— start Material for the task —

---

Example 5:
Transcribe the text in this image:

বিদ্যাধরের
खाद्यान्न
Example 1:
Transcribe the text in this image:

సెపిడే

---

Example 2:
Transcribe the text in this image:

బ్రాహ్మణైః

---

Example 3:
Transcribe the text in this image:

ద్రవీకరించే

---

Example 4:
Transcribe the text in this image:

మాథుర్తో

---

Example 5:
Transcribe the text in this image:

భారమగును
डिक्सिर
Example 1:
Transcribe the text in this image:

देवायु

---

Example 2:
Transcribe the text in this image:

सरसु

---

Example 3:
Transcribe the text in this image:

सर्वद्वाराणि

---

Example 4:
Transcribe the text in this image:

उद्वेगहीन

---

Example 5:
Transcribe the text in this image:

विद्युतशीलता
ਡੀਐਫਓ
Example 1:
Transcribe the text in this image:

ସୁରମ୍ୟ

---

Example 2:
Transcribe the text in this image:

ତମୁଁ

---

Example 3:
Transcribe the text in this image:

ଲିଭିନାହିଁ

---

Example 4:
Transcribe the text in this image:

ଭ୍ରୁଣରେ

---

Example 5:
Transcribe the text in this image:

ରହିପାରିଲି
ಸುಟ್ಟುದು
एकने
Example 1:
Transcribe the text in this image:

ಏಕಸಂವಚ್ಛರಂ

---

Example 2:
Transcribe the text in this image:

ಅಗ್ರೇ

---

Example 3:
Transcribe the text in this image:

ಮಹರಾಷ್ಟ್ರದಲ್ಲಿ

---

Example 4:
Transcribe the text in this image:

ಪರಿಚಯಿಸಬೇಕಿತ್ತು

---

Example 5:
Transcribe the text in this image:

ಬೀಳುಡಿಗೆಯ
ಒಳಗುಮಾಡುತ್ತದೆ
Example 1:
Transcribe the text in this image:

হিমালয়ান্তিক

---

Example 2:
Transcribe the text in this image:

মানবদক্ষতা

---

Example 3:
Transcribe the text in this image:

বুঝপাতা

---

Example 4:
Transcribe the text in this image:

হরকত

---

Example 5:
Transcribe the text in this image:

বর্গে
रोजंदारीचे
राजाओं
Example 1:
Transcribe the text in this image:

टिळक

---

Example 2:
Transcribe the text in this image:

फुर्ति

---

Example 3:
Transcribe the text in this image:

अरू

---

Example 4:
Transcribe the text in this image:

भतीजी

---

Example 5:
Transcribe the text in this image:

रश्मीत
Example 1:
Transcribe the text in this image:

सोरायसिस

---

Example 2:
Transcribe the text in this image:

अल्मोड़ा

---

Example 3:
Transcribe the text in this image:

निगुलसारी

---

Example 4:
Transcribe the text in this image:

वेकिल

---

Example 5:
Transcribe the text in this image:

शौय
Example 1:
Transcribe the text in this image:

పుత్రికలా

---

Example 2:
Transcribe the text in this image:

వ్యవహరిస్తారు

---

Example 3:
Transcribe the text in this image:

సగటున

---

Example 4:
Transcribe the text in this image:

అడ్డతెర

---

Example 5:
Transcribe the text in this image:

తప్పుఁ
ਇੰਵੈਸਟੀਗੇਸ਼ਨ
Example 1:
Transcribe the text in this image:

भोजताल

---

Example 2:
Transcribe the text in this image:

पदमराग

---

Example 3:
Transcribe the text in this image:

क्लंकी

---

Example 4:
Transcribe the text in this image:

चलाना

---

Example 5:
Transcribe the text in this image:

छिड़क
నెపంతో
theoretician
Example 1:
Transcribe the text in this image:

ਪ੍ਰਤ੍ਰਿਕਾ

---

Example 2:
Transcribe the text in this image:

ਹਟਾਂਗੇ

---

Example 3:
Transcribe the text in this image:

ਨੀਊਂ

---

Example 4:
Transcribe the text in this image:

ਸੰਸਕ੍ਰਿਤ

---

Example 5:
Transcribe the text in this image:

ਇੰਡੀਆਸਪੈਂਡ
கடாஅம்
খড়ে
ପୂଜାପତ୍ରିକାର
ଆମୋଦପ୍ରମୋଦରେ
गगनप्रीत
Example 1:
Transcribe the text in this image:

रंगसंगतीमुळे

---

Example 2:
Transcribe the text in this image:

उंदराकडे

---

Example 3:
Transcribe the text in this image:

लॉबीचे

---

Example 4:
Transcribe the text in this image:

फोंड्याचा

— end Material for the task —

# Aim:
Revise all of the rows above so that "Transcribe" becomes "Copy", and leave everything else unchanged.

# Output for this task:
---

Example 5:
Copy the text in this image:

বিদ্যাধরের
खाद्यान्न
Example 1:
Copy the text in this image:

సెపిడే

---

Example 2:
Copy the text in this image:

బ్రాహ్మణైః

---

Example 3:
Copy the text in this image:

ద్రవీకరించే

---

Example 4:
Copy the text in this image:

మాథుర్తో

---

Example 5:
Copy the text in this image:

భారమగును
डिक्सिर
Example 1:
Copy the text in this image:

देवायु

---

Example 2:
Copy the text in this image:

सरसु

---

Example 3:
Copy the text in this image:

सर्वद्वाराणि

---

Example 4:
Copy the text in this image:

उद्वेगहीन

---

Example 5:
Copy the text in this image:

विद्युतशीलता
ਡੀਐਫਓ
Example 1:
Copy the text in this image:

ସୁରମ୍ୟ

---

Example 2:
Copy the text in this image:

ତମୁଁ

---

Example 3:
Copy the text in this image:

ଲିଭିନାହିଁ

---

Example 4:
Copy the text in this image:

ଭ୍ରୁଣରେ

---

Example 5:
Copy the text in this image:

ରହିପାରିଲି
ಸುಟ್ಟುದು
एकने
Example 1:
Copy the text in this image:

ಏಕಸಂವಚ್ಛರಂ

---

Example 2:
Copy the text in this image:

ಅಗ್ರೇ

---

Example 3:
Copy the text in this image:

ಮಹರಾಷ್ಟ್ರದಲ್ಲಿ

---

Example 4:
Copy the text in this image:

ಪರಿಚಯಿಸಬೇಕಿತ್ತು

---

Example 5:
Copy the text in this image:

ಬೀಳುಡಿಗೆಯ
ಒಳಗುಮಾಡುತ್ತದೆ
Example 1:
Copy the text in this image:

হিমালয়ান্তিক

---

Example 2:
Copy the text in this image:

মানবদক্ষতা

---

Example 3:
Copy the text in this image:

বুঝপাতা

---

Example 4:
Copy the text in this image:

হরকত

---

Example 5:
Copy the text in this image:

বর্গে
रोजंदारीचे
राजाओं
Example 1:
Copy the text in this image:

टिळक

---

Example 2:
Copy the text in this image:

फुर्ति

---

Example 3:
Copy the text in this image:

अरू

---

Example 4:
Copy the text in this image:

भतीजी

---

Example 5:
Copy the text in this image:

रश्मीत
Example 1:
Copy the text in this image:

सोरायसिस

---

Example 2:
Copy the text in this image:

अल्मोड़ा

---

Example 3:
Copy the text in this image:

निगुलसारी

---

Example 4:
Copy the text in this image:

वेकिल

---

Example 5:
Copy the text in this image:

शौय
Example 1:
Copy the text in this image:

పుత్రికలా

---

Example 2:
Copy the text in this image:

వ్యవహరిస్తారు

---

Example 3:
Copy the text in this image:

సగటున

---

Example 4:
Copy the text in this image:

అడ్డతెర

---

Example 5:
Copy the text in this image:

తప్పుఁ
ਇੰਵੈਸਟੀਗੇਸ਼ਨ
Example 1:
Copy the text in this image:

भोजताल

---

Example 2:
Copy the text in this image:

पदमराग

---

Example 3:
Copy the text in this image:

क्लंकी

---

Example 4:
Copy the text in this image:

चलाना

---

Example 5:
Copy the text in this image:

छिड़क
నెపంతో
theoretician
Example 1:
Copy the text in this image:

ਪ੍ਰਤ੍ਰਿਕਾ

---

Example 2:
Copy the text in this image:

ਹਟਾਂਗੇ

---

Example 3:
Copy the text in this image:

ਨੀਊਂ

---

Example 4:
Copy the text in this image:

ਸੰਸਕ੍ਰਿਤ

---

Example 5:
Copy the text in this image:

ਇੰਡੀਆਸਪੈਂਡ
கடாஅம்
খড়ে
ପୂଜାପତ୍ରିକାର
ଆମୋଦପ୍ରମୋଦରେ
गगनप्रीत
Example 1:
Copy the text in this image:

रंगसंगतीमुळे

---

Example 2:
Copy the text in this image:

उंदराकडे

---

Example 3:
Copy the text in this image:

लॉबीचे

---

Example 4:
Copy the text in this image:

फोंड्याचा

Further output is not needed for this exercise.